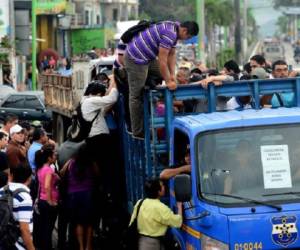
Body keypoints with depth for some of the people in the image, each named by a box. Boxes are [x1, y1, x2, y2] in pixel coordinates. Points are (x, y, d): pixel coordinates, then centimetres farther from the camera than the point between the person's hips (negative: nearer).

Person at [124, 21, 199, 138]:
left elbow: (171, 54, 12)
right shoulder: (170, 33, -26)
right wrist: (168, 81, -17)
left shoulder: (174, 30, 6)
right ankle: (138, 132, -1)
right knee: (137, 96, -5)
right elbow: (162, 59, -24)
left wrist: (172, 75, 4)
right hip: (135, 58, -10)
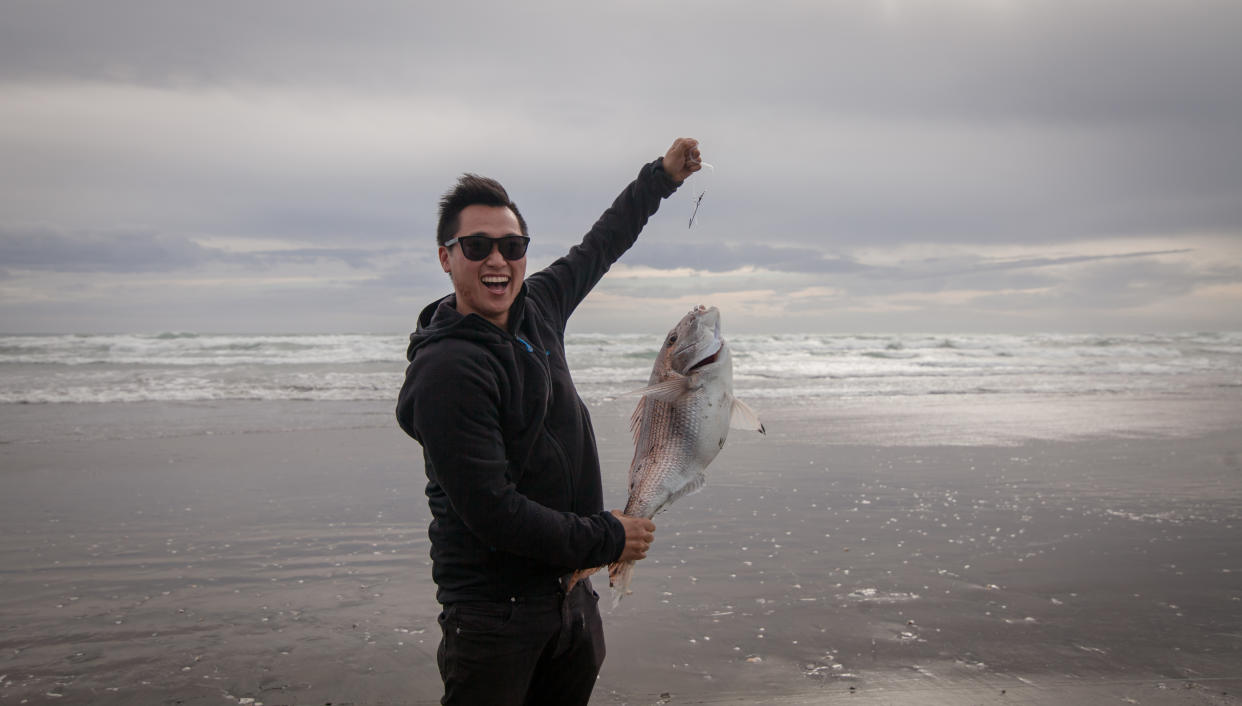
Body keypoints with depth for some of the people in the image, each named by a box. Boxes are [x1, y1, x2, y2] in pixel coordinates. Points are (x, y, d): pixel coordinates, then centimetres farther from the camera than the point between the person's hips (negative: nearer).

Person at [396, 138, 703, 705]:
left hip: (569, 591, 8)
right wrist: (607, 540, -14)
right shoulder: (447, 370, -21)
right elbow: (491, 512, -24)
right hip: (493, 611, -8)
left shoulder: (536, 308, 3)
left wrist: (661, 176, 28)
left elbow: (598, 249, 22)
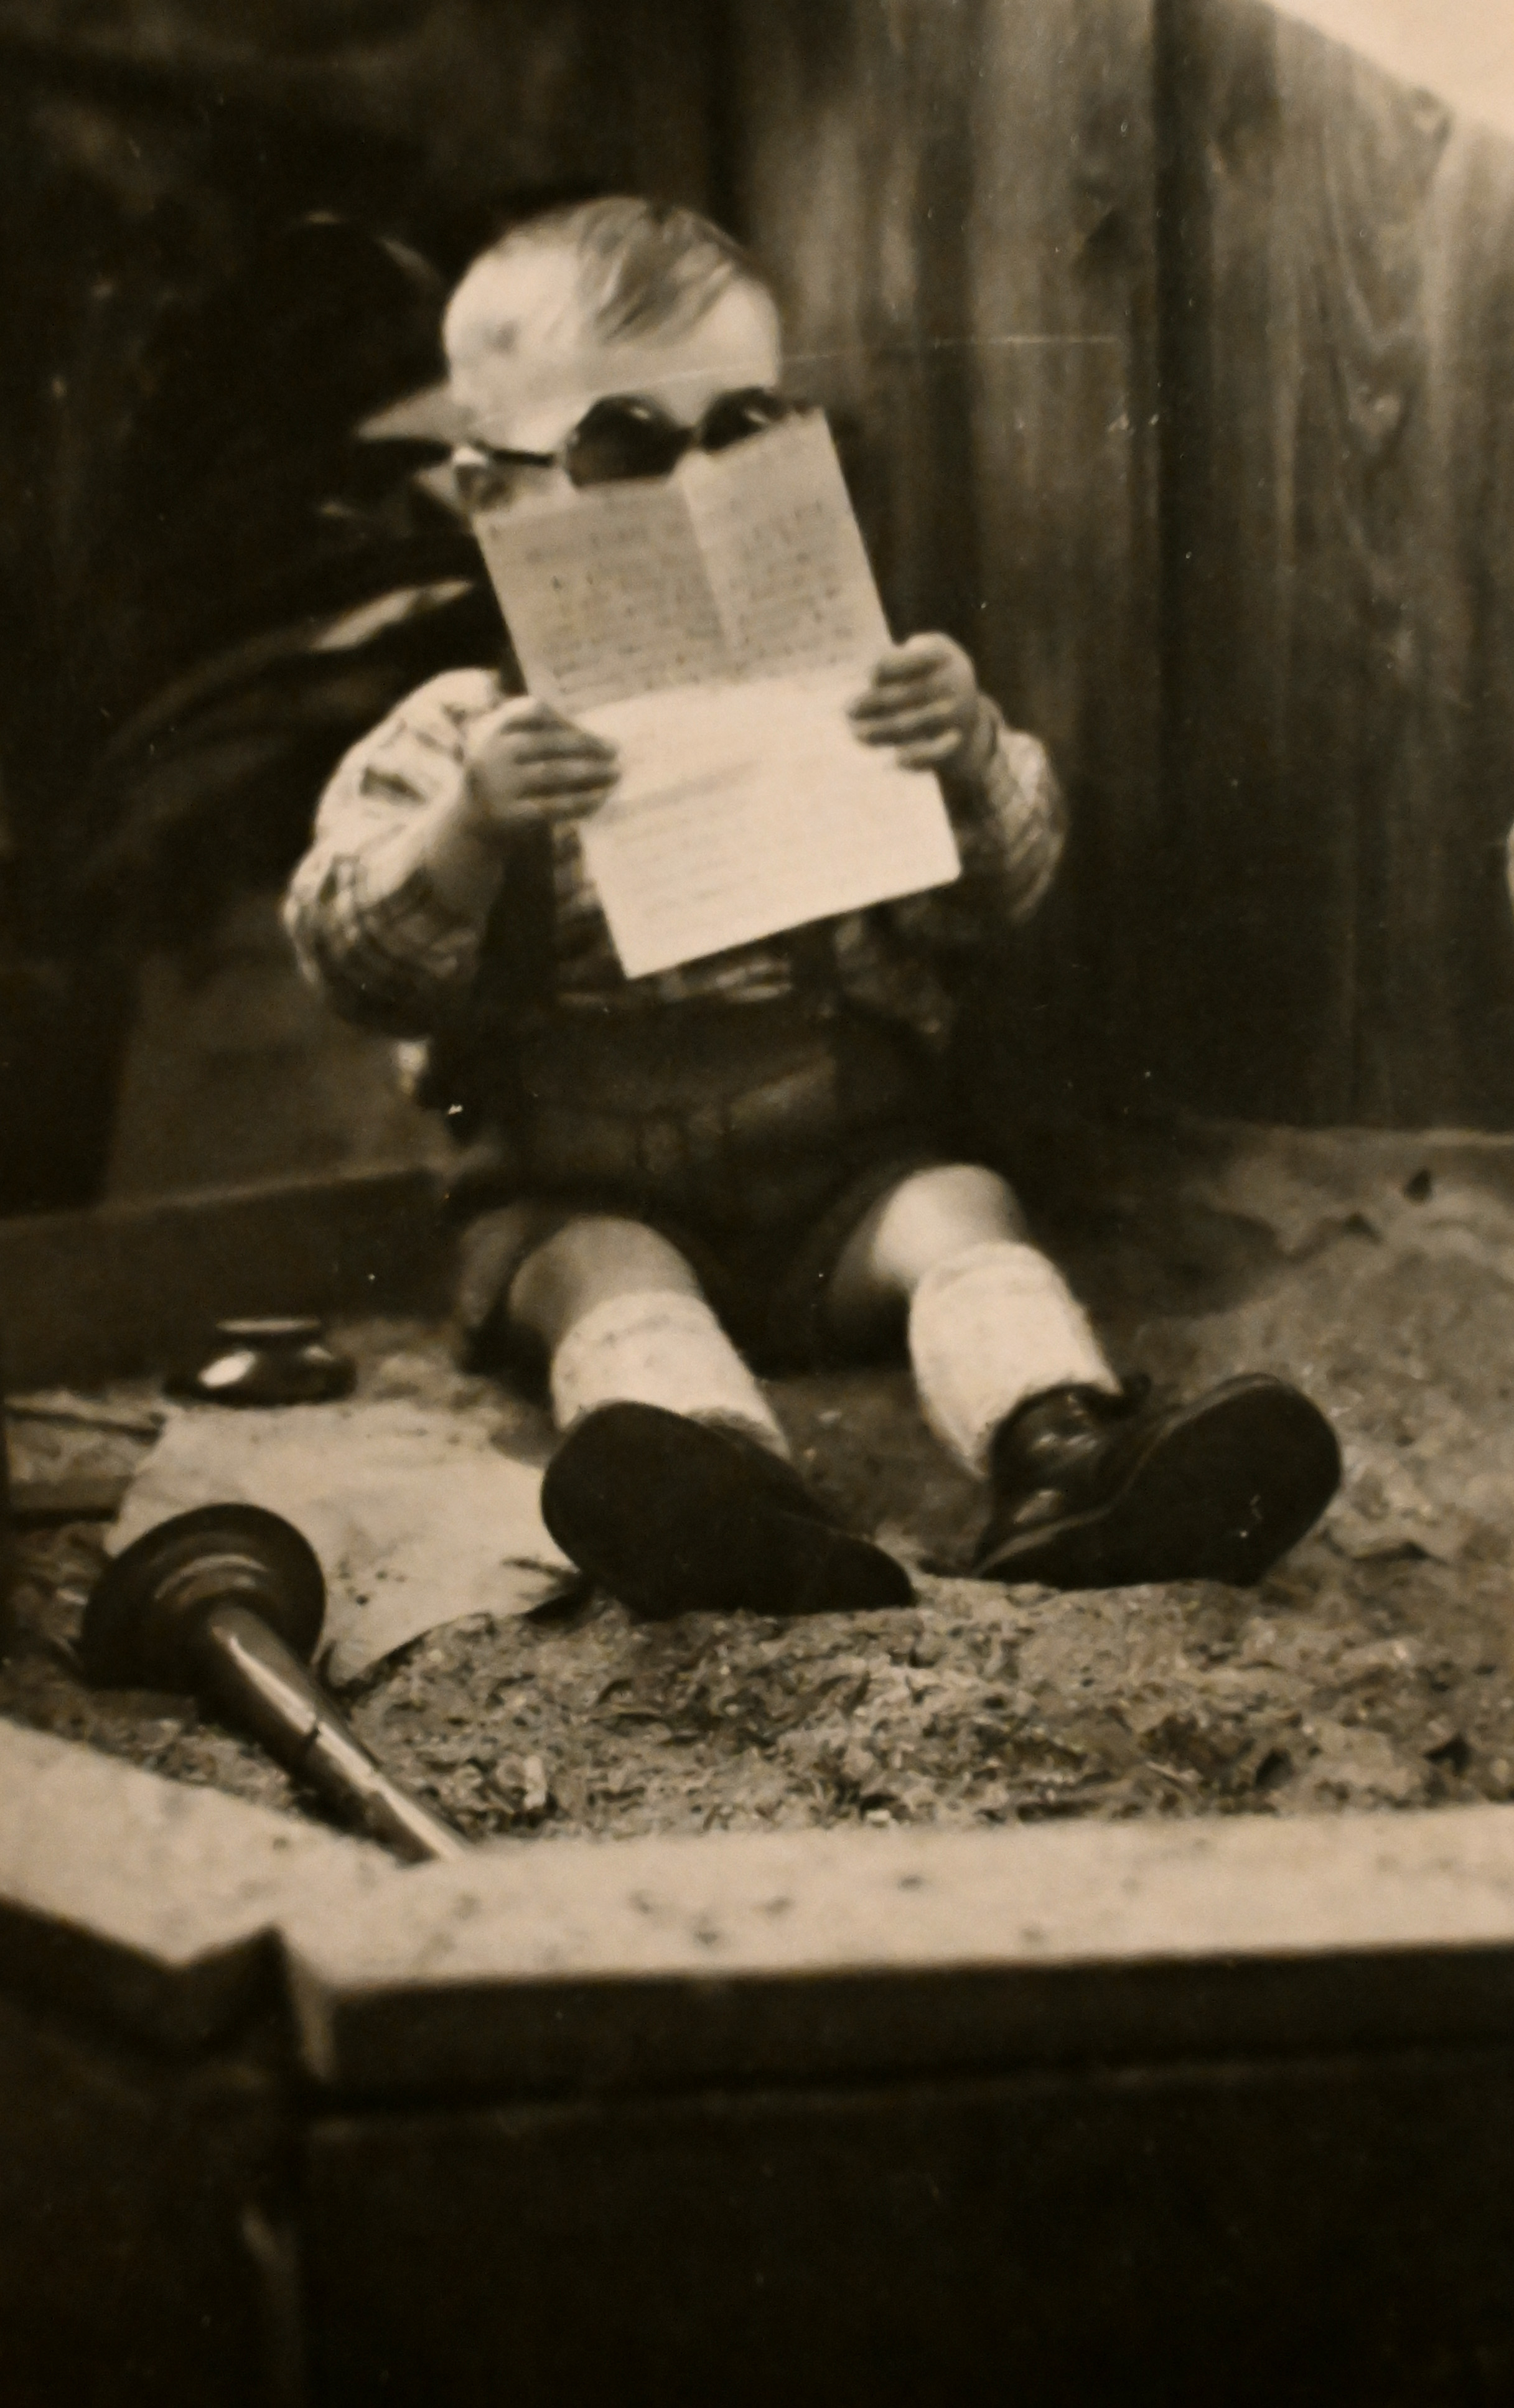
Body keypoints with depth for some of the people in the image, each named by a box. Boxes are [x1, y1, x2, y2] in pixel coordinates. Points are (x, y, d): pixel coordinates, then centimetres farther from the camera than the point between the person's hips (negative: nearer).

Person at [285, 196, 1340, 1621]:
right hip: (582, 1194, -2)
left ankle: (1066, 1459, -50)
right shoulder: (458, 736, 4)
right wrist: (471, 831, -27)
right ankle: (729, 1503, -60)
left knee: (962, 1221, -25)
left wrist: (972, 762, -19)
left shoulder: (835, 698, 10)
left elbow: (995, 900, 3)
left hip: (843, 1172, 2)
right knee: (613, 1284, -32)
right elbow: (361, 967, -8)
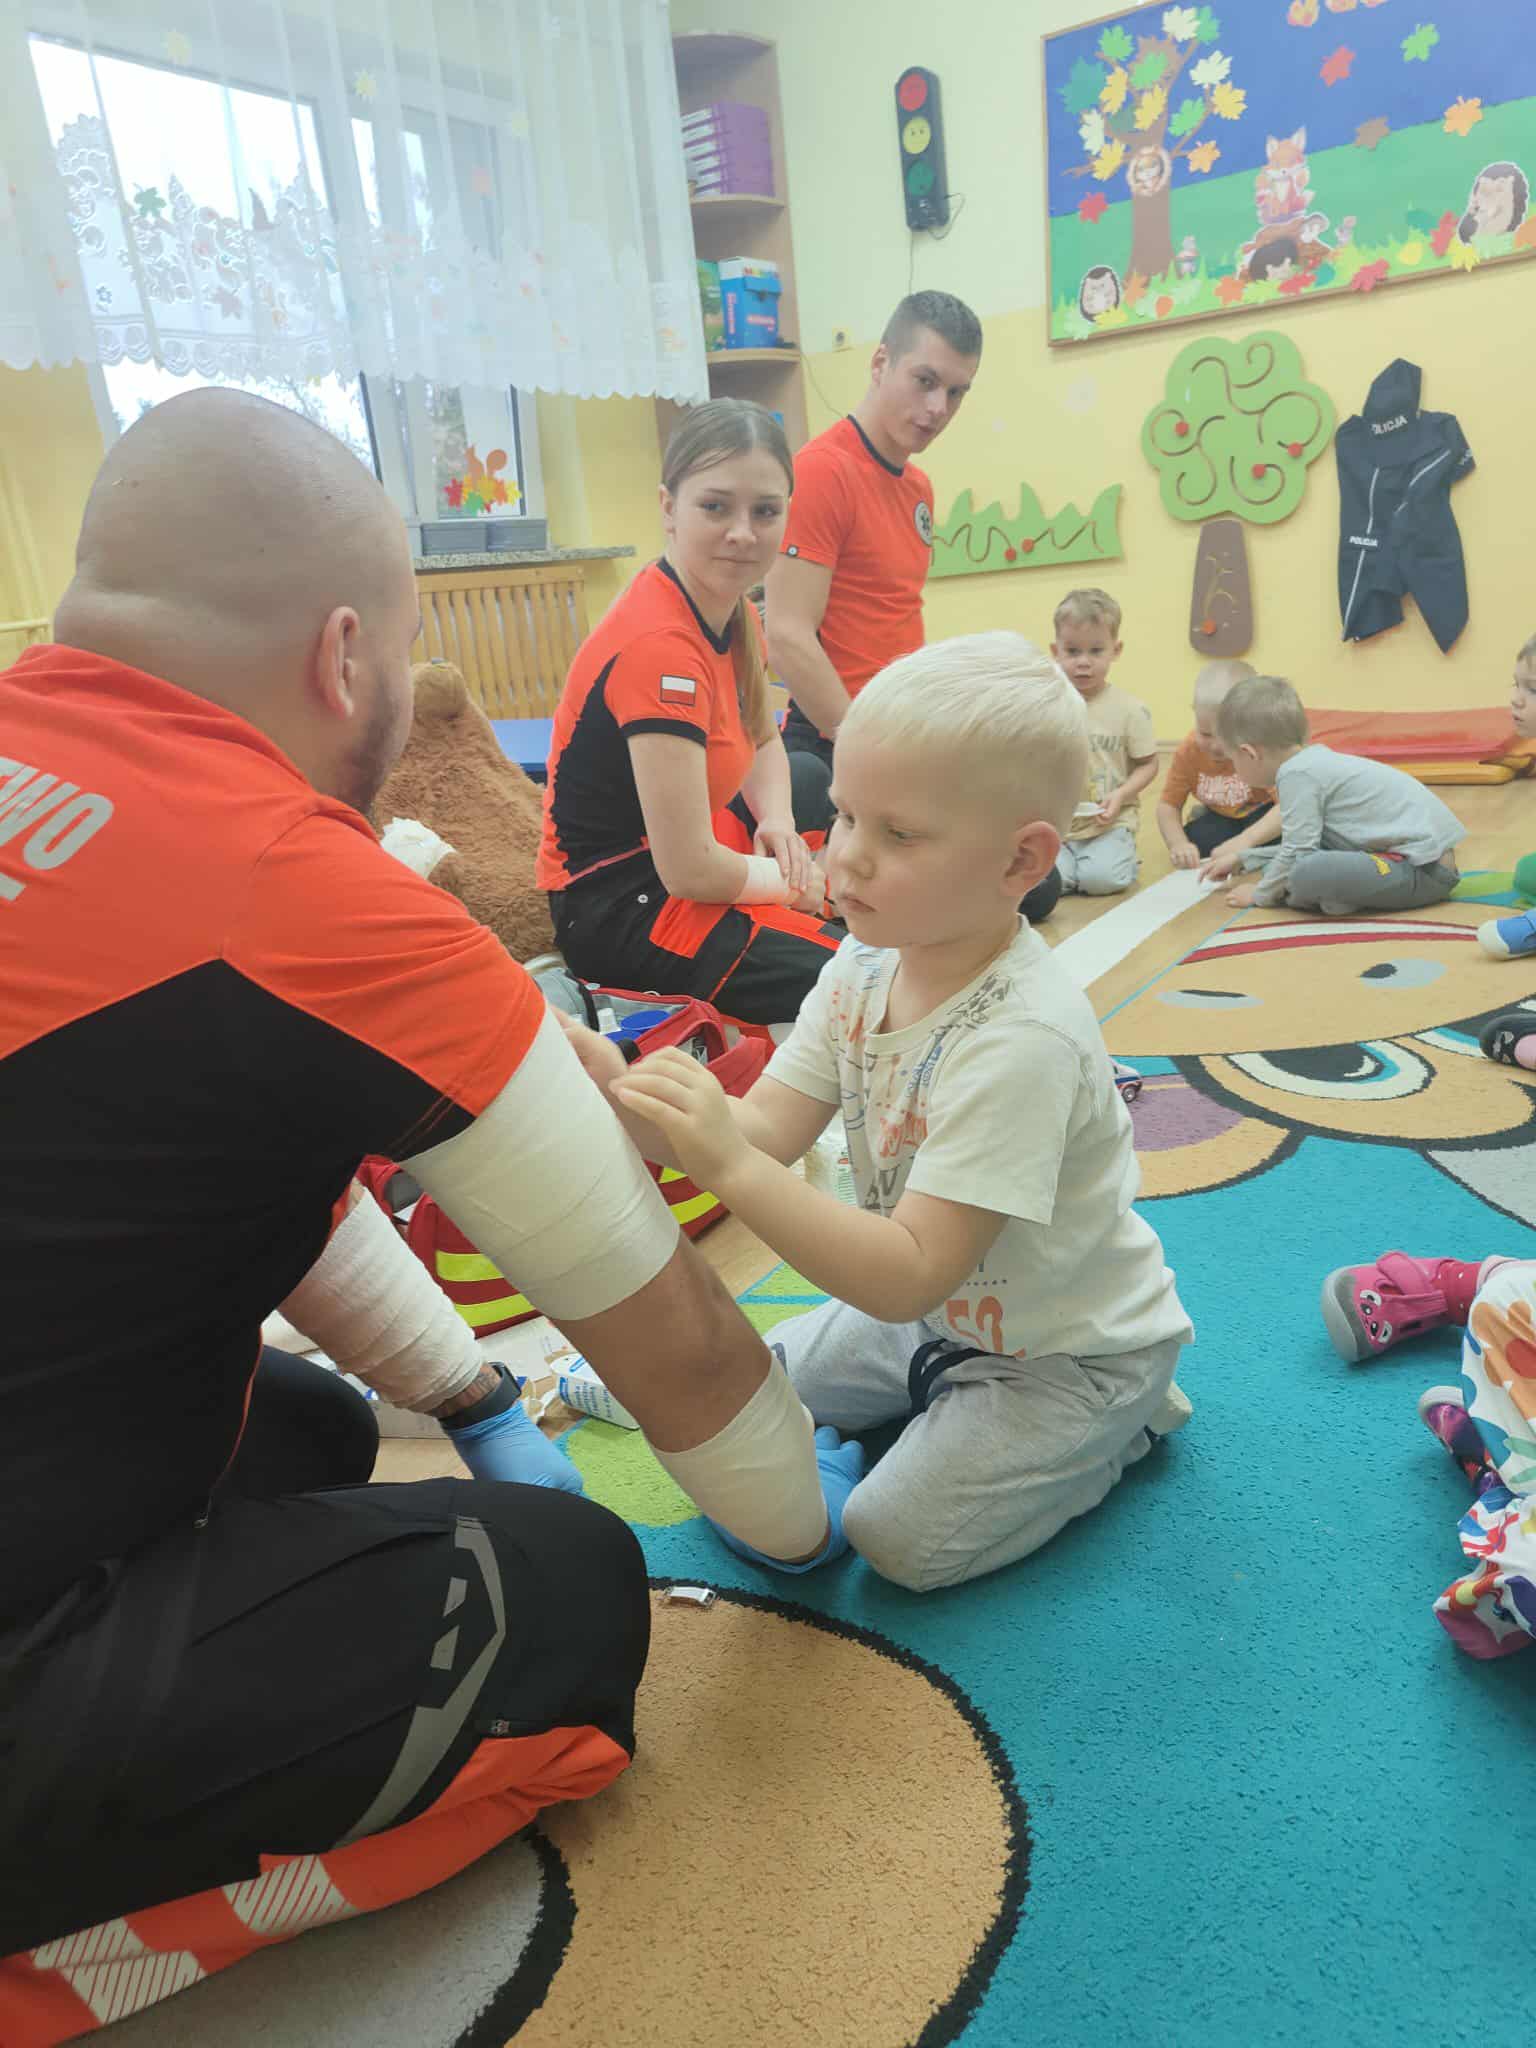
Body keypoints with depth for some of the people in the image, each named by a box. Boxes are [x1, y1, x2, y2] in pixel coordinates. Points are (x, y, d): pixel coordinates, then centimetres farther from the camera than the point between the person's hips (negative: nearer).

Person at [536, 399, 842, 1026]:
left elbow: (763, 742, 18)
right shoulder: (659, 645, -27)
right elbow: (690, 870, -28)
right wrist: (802, 881, -10)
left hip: (687, 846, 10)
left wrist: (777, 821, -4)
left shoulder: (733, 612, 0)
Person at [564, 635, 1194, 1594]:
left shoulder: (1024, 1040, -36)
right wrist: (630, 1096, -34)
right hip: (940, 1308, 7)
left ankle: (1119, 1429, 9)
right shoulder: (864, 968, -11)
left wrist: (730, 1163, -45)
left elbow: (908, 1277, -37)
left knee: (900, 1534, -12)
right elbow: (765, 1133, -16)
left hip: (1071, 1351, -7)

▶ Directions for this task: Drop the pictures and reproduce the rest of the data exactly.

▶ Answer section:
Body keypoints with depth for some of the people in the image, each named by a box. Boxes are [x1, y1, x2, y2] in pixel coordinates. Points are (x, y, d): pixel coordinates, then centimetres farther from the camera than the point between the person's hips (negative: nearer).

Person at [124, 21, 199, 138]:
left elbow: (171, 54, 12)
right shoulder: (170, 33, -26)
right wrist: (168, 81, -17)
left shoulder: (174, 30, 6)
right ankle: (138, 132, -1)
right knee: (137, 96, -5)
right elbow: (162, 59, -24)
left wrist: (172, 75, 4)
right hip: (135, 58, -10)
Body keypoints with depth for some of the people in the image, each named by a box. Boxes are [x1, y1, x2, y2] in pixel coordinates. Points are (x, y, d): pixel coordinates, then centimetres farther from the camera than the point between the person's hips (negative: nearer).

Person at [396, 138, 703, 705]:
left hip: (569, 591, 8)
right wrist: (607, 540, -14)
right shoulder: (447, 370, -21)
right elbow: (491, 512, -24)
right hip: (493, 611, -8)
left shoulder: (536, 308, 3)
left wrist: (661, 176, 28)
left elbow: (598, 249, 22)
Body keypoints with depth for some of the people in the image, each named by a box. Boxes are [x1, y1, x2, y2] in pixel coordinates. Points are (x, y, d): pixel coordinates, then centimetres farther from the camera than the point between the person's hips (negative: nearer).

Person at [285, 196, 1340, 1621]:
right hip: (582, 1194, -2)
left ankle: (1066, 1459, -50)
right shoulder: (458, 736, 4)
right wrist: (471, 831, -27)
right ankle: (729, 1503, -60)
left knee: (962, 1221, -25)
left wrist: (972, 762, -19)
left shoulder: (835, 698, 10)
left elbow: (995, 900, 3)
left hip: (843, 1172, 2)
right knee: (613, 1284, -32)
right elbow: (361, 967, -8)
Body keypoints with depth for some of the people in the image, each named by a box. Boxes are [x1, y1, x2, y2] in pixel coordinates. Points are (x, y, d): pixel coordinates, then centimetres farther from the camera than the point between the person's hips (negative: nearer).

Person at [536, 399, 842, 1026]:
left elbow: (763, 742, 18)
right shoulder: (659, 645, -27)
right elbow: (690, 870, -28)
right wrist: (802, 881, -10)
left hip: (687, 846, 10)
left wrist: (777, 821, -4)
left shoulder: (733, 612, 0)
Person at [564, 635, 1194, 1594]:
left shoulder: (1024, 1040, -36)
right wrist: (630, 1096, -34)
right hip: (940, 1308, 7)
left ankle: (1119, 1429, 9)
right shoulder: (864, 968, -11)
left wrist: (730, 1163, -45)
left elbow: (908, 1277, -37)
left knee: (900, 1534, -12)
right elbow: (765, 1133, -16)
left hip: (1071, 1351, -7)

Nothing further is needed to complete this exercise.